Mit dem Morgenkreis beginnt die neue Woche. In einer vorbereiteten Umgebung werden die Kinder an Entspannungstechniken herangeführt, erleben Sammlung und Konzentration. Religiöse Themen wie biblische Geschichten oder Feste des Kirchenjahres, aber auch Eigendarstellung der Kinder sind Inhalte des Morgenkreises.


Morgenkreis

Die Freiarbeit ermöglicht jedem Schüler nach seinen eigenen Interessen das Arbeitsthema, die Arbeits- und Zeiteinteilung selbst zu wählen. Der Lehrer führt das Kind an das Thema und Material heran, hilft und kontrolliert sein Tun.

Der Vernetzte Unterricht bietet den Schülern die Möglichkeit, ein Thema als Ganzes zu betrachten und von vielen unterschiedlichen Seiten zu beleuchten. Das Fach Deutsch ist immer mit den Fächern Sachkunde, Kunst, Musik und Religion zu einer Unterrichtseinheit vereint.

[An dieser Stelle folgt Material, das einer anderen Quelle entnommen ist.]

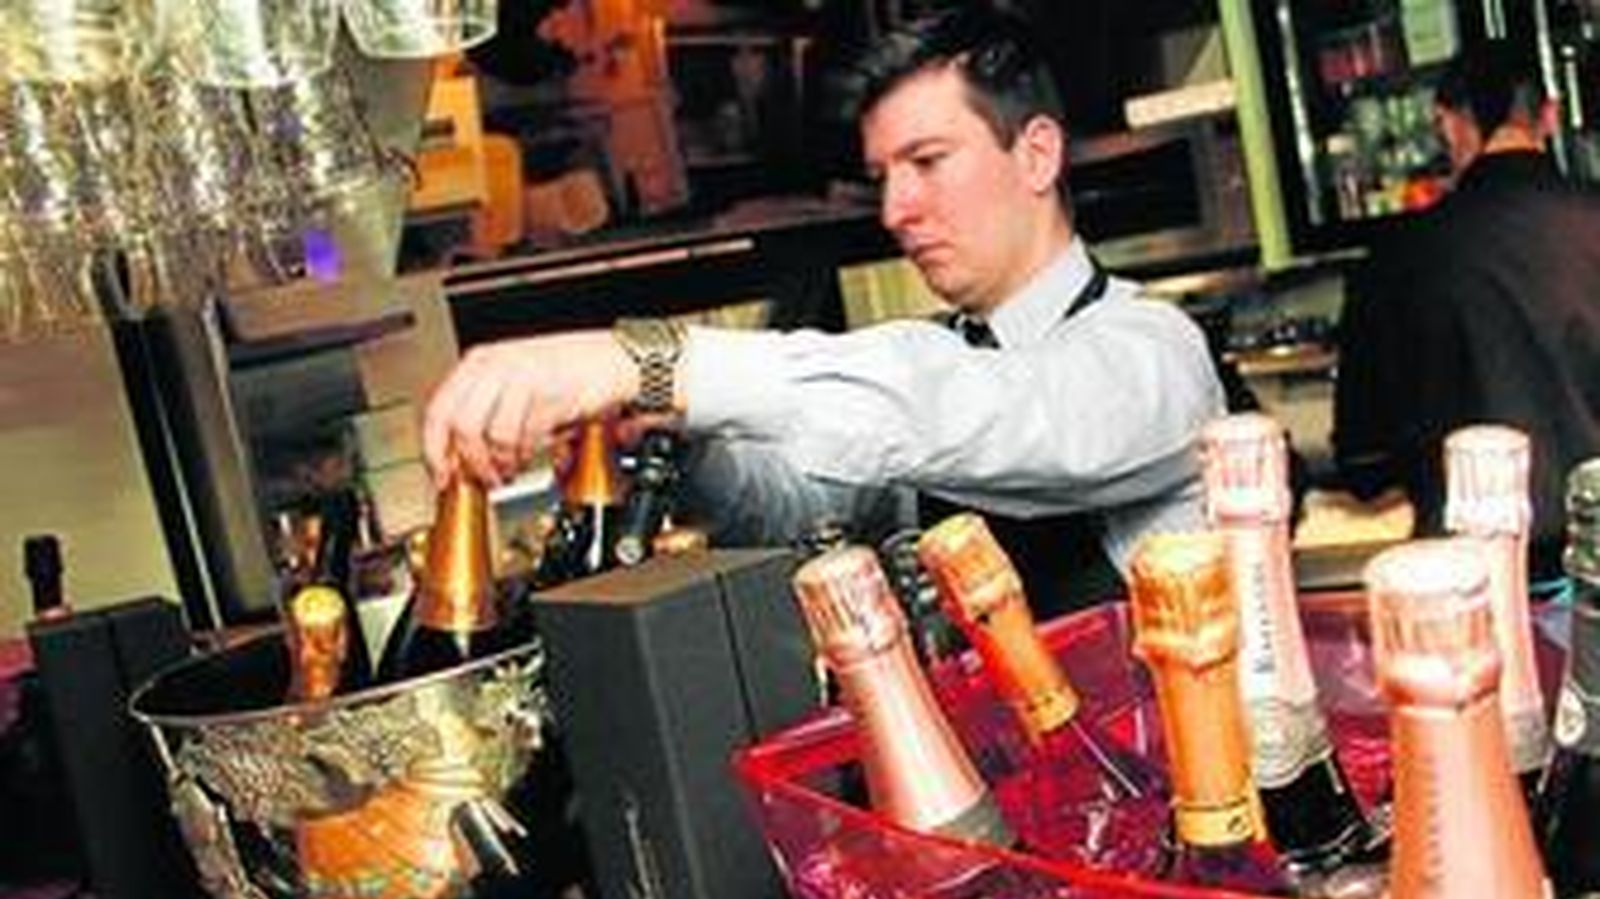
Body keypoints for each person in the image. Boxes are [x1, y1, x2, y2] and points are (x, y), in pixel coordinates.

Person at [423, 4, 1223, 616]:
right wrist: (679, 442)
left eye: (927, 161)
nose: (896, 210)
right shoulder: (932, 370)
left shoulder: (1154, 352)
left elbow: (983, 411)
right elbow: (793, 502)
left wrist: (650, 361)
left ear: (1037, 153)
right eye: (883, 176)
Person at [1334, 41, 1600, 579]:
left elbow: (1363, 462)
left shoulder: (1395, 257)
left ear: (1450, 123)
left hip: (1472, 579)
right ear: (1549, 115)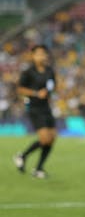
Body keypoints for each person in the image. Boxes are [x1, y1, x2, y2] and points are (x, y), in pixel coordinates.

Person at [12, 44, 57, 179]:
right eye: (38, 54)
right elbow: (19, 89)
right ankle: (23, 156)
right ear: (33, 56)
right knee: (44, 138)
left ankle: (38, 168)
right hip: (34, 108)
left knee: (52, 138)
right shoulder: (28, 72)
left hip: (46, 107)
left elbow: (52, 86)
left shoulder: (50, 71)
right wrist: (36, 93)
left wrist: (49, 92)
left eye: (44, 53)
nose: (42, 56)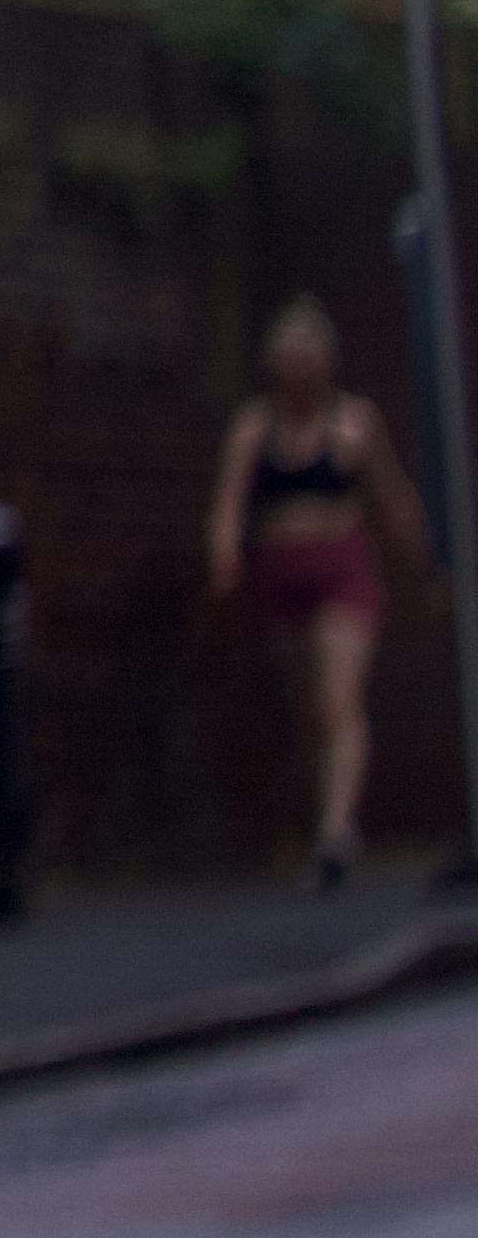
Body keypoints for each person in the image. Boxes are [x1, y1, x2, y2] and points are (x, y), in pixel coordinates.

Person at [209, 297, 426, 888]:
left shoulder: (354, 423)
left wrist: (426, 560)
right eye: (290, 345)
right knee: (307, 711)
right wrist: (225, 557)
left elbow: (392, 495)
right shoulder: (256, 426)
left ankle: (336, 833)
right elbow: (229, 505)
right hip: (282, 575)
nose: (300, 357)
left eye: (311, 344)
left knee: (337, 700)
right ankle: (323, 824)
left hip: (343, 571)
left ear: (328, 357)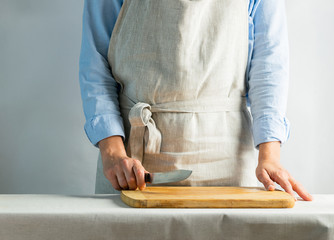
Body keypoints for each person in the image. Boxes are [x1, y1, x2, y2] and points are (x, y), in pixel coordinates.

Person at [79, 0, 313, 201]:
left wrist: (269, 156)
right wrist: (113, 154)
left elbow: (268, 63)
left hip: (228, 159)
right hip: (131, 163)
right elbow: (96, 62)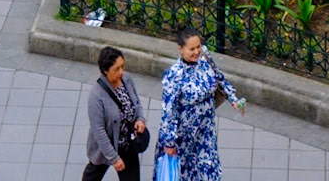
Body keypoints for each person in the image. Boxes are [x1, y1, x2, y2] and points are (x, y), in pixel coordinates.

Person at [157, 29, 241, 181]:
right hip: (185, 137)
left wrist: (232, 98)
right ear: (180, 49)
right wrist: (169, 141)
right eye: (192, 49)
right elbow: (169, 111)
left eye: (198, 47)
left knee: (209, 172)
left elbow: (218, 75)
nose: (197, 52)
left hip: (206, 130)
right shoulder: (174, 75)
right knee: (186, 175)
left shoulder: (204, 57)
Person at [84, 47, 148, 181]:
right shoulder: (96, 96)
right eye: (116, 69)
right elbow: (99, 131)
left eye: (122, 67)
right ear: (105, 71)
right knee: (93, 175)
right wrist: (113, 158)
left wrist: (140, 119)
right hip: (106, 148)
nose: (121, 72)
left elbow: (136, 103)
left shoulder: (127, 80)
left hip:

Im Unterricht begegnen sich das Kind und die Sache – der Unterricht wendet sich immer an den ganzen Menschen.


Freiarbeit

Das Lernen zu lernen ist sicher das Wichtigste, was wir unseren Schülern mitgeben können, damit sie in der Oberschule gut bestehen können. Lernstrategien nehmen die Perspektive, sowohl der Gegenwart (Bewältigen schulischer Situationen) als auch der Zukunft (lebenslanges Lernen) des Grundschulkindes ernst. Sie leisten einen Beitrag zur selbstständigen und verantwortlichen schulischen und außerschulischen Lebensbewältigung. Übergeordnete Rahmenvorgaben erlauben und empfehlen, Lernstrategien als Unterrichtsprinzip mit in den Unterricht aufzunehmen.

Ziel ist es, den Kindern ein begrenztes Strategierepertoire zur Hand zu geben und sie erste Erfahrungen über den gezielten und gesteuerten Einsatz von Strategien machen zu lassen. Sie sollen sich bewusst werden, dass bestimmte Techniken existieren, mit Hilfe derer man gestellte Aufgaben schneller und effektiver bewältigen kann. So sollen sie behutsam für den gezielten Einsatz günstiger Lernwege sensibilisiert werden.